Now the argument for switching envelope says the expected value would
increase if you switch. But here our intuition plays a trick with us. We are used to expected values that converge. In these 'normal' situations, when you repeat an experiment a number of times, the average gain you get will approach the expected value.

When the expected value is infinite on the other hand, it means that we cannot expect the average gain to converge to anything.

Even if the expected value does not converge, it is possible to carry out a long series of the experiment in reality, so we have to understand what it means that the average gain does not converge.
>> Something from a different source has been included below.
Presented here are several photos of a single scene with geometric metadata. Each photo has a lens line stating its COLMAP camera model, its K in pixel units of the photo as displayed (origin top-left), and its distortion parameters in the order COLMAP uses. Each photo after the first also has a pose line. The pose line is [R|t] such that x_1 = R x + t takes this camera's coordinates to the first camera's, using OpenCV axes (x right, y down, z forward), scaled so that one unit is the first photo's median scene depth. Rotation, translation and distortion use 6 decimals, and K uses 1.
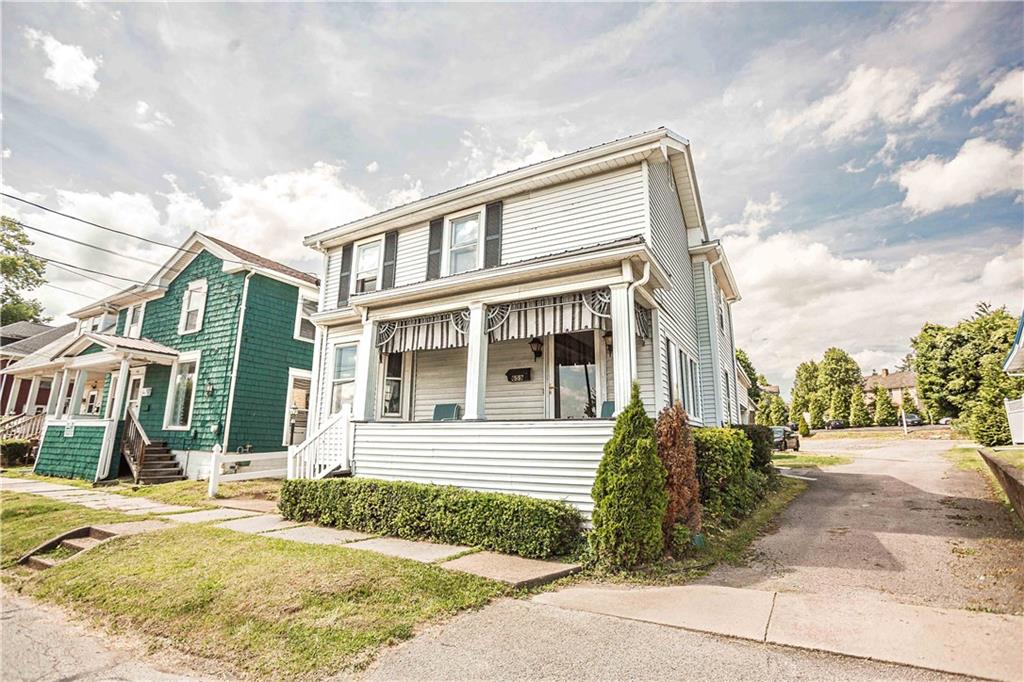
lens RADIAL K [[478.8, 0, 511.8], [0, 478.8, 345.9], [0, 0, 1]] dist [-0.020887, 0.000434]
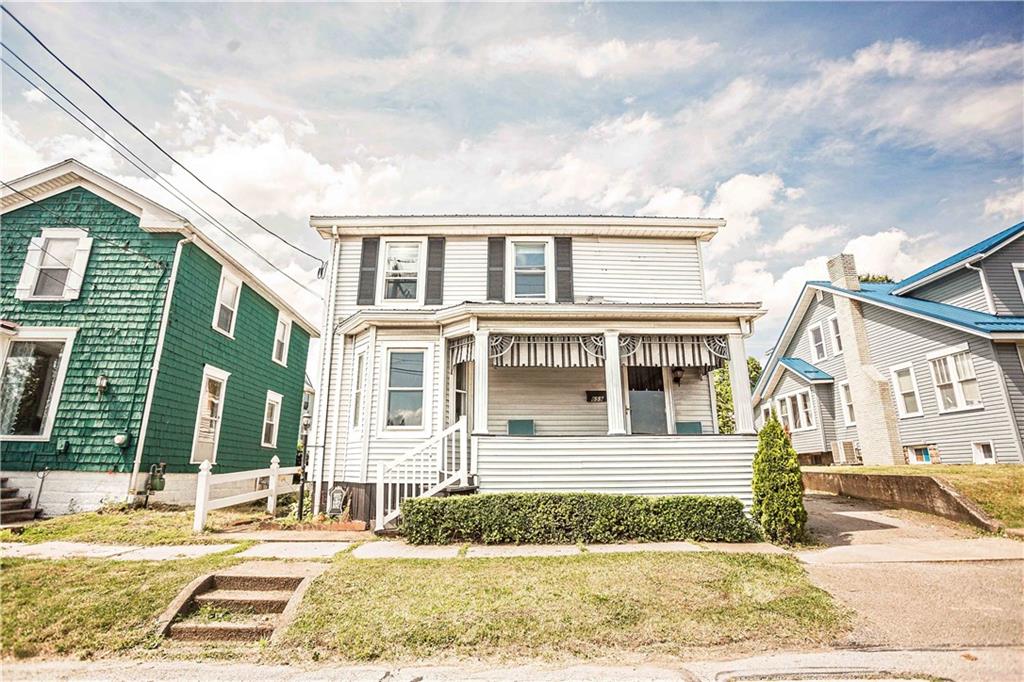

If you were to try to run a series of experiments with a stochastic variable with an expected value that is infinite (easily simulated in a spreadsheet), you would see that the average gain would keep jumping around. This happens because the distribution is such that the largest gain in the series will be comparable to the sum of all the other gains. As a result it doesn't matter what you have done in all the experiments that didn't have the largest gain. Just one experiment decides what you have gained after the long series of
experiments. As just one experiment decides the outcome, the argument for switching envelopes based on expected values disappears. There is a 50% chance that you picked the envelope with the largest amount of money in the dominating experiment in the first place in which case keeping the envelope will give you the largest gain for the series. This is then the reason why arguments based on expected values fail when the expected value does not converge.

Yours truly

Ib Jørgensen